start DOCUMENT EXTRACT

The tubular joint is a key bearing part in the truss structure of a bridge [1,2,3,4,5,6]. Affected by the material defects of the structure, weld defects, structural design defects, etc., tubular nodes are prone to weld cracking, chord extrusion deformation, brace axial buckling, and other damage [7,8,9,10]. To improve the bearing capacity of tubular joints, researchers at home and abroad have conducted extensive studies on strengthening methods for tubular joints. Increasing the wall thickness of the chord in the nodal region [11,12,13] and grouting inside the pipe [14] are common methods. In addition, placing reinforcing ribs on the exterior of the nodal structure is one of the common reinforcement methods. Qu et al. [10] conducted static load tests on a group of K-nodes with external reinforced rings, combined with finite element simulations to parameterize the chord compression ratio and gusset plate length, etc. They summarized a formula for predicting the ultimate load-carrying capacity of a ring with external reinforcement. This method of reinforcement is carried out on site directly on the structure’s exterior and enables the construction to be completed quickly [15]. However, external reinforcement structures can give an abrupt appearance at the nodes, and the reinforcement materials and their weldments are exposed for a long time and are susceptible to damage due to durability and corrosion. Therefore, in structure engineering, the location of reinforcement is often chosen to be inside the structure. By reinforcing the interior of the nodes, the reinforcement can be better integrated with the original structure [16]. Azair [17], to study the reinforcing effect of the internal ring, parameterized the structure of joints with internally reinforced rings using finite element analysis results and summarized the law of the geometry of the internally reinforced ring on the ultimate structural bearing capacity. Reasonable internal reinforcement design can make the node under the action of load stress distribution more uniform and improve the utilization of materials. The quality of the welding between the reinforced structure and the original structure is high.

end DOCUMENT EXTRACT

▸ **WHAT TO DO**:
1 > In the passage on tubular joints, what formula did Qu et al. summarize?
2 > List each kind of damage that the passage on tubular joints names as one tubular nodes are prone to.

start GIVEN DATA

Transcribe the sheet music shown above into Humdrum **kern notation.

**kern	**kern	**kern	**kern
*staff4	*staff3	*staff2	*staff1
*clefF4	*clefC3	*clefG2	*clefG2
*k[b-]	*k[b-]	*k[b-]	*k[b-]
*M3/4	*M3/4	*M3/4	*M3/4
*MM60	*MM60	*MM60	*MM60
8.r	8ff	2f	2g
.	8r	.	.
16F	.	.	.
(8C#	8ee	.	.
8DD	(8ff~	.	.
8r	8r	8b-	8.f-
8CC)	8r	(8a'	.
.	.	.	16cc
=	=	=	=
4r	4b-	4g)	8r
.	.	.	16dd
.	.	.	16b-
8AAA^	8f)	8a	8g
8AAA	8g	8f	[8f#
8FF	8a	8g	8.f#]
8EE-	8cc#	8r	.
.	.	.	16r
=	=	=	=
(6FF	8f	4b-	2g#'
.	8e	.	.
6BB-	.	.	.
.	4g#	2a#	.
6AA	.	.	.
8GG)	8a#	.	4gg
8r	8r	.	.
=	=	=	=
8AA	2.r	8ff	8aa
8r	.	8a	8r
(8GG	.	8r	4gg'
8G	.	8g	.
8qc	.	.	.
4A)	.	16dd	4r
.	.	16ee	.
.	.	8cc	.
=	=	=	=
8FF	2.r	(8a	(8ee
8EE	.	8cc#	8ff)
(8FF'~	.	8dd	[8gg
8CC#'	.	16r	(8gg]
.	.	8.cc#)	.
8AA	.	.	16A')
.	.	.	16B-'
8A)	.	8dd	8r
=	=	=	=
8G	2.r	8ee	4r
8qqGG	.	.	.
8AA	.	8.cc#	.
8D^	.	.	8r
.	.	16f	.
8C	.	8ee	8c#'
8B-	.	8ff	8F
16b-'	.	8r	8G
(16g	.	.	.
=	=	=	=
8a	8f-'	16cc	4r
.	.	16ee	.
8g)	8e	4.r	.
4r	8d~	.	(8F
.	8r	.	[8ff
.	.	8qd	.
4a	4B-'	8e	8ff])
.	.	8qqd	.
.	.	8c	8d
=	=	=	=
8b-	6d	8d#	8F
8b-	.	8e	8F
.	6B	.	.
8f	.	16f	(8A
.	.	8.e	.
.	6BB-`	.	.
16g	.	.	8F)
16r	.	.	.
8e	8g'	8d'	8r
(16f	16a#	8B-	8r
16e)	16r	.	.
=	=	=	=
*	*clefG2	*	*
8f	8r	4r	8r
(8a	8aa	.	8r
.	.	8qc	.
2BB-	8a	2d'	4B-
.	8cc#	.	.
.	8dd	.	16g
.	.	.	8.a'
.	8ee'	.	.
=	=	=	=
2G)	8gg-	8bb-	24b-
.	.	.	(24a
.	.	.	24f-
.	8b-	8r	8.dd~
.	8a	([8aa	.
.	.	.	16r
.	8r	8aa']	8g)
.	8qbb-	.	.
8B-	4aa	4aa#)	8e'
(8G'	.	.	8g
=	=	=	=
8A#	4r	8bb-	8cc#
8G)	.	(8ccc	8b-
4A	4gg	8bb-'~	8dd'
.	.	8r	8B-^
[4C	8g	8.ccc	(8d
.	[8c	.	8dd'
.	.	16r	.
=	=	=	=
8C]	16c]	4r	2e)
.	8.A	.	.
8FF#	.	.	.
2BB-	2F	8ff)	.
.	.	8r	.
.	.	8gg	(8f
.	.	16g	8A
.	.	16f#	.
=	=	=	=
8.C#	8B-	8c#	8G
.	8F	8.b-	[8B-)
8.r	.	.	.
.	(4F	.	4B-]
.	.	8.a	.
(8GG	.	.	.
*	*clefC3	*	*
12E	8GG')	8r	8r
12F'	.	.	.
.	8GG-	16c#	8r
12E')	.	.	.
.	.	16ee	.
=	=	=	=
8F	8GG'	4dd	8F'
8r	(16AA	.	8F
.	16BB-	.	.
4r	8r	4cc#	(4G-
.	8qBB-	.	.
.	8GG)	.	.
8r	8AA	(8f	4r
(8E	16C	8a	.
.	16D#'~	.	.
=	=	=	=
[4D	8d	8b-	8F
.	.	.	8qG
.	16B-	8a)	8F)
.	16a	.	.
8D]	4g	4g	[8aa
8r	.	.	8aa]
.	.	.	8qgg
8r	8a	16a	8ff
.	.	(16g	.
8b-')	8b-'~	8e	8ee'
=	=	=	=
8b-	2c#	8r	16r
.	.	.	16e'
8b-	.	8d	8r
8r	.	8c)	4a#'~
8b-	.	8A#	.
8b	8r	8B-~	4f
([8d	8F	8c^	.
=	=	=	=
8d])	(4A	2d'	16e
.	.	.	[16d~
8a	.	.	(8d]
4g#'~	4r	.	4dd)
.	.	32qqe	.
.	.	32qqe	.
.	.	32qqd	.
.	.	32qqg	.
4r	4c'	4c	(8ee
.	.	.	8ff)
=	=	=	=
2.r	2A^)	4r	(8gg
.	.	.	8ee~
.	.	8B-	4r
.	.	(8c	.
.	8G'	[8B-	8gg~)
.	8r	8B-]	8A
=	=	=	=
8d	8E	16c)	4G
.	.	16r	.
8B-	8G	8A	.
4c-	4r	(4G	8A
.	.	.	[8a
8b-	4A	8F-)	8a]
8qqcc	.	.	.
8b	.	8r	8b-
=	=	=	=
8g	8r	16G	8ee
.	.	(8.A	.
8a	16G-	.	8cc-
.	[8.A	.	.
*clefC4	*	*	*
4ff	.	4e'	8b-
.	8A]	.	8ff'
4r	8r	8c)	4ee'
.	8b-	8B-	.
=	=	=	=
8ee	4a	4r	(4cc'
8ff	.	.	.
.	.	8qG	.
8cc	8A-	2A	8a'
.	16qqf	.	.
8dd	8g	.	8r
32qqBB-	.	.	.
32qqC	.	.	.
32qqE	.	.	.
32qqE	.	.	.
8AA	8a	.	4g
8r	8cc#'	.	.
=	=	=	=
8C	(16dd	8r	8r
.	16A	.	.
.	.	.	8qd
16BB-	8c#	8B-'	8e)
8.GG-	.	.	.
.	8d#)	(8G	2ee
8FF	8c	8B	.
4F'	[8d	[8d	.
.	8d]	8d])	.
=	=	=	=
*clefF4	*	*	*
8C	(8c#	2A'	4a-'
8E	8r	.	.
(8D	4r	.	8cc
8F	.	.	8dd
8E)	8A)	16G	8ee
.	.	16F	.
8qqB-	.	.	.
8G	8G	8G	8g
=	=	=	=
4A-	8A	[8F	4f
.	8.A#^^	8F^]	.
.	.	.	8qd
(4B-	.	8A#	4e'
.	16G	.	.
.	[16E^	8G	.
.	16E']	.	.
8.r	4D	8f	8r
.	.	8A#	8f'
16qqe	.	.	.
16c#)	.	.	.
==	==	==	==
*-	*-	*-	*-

end GIVEN DATA

▸ **COMPLETED EXERCISE**:
1 > A formula for predicting the ultimate load-carrying capacity of a ring with external reinforcement.

2 >
- Weld cracking
- Chord extrusion deformation
- Brace axial buckling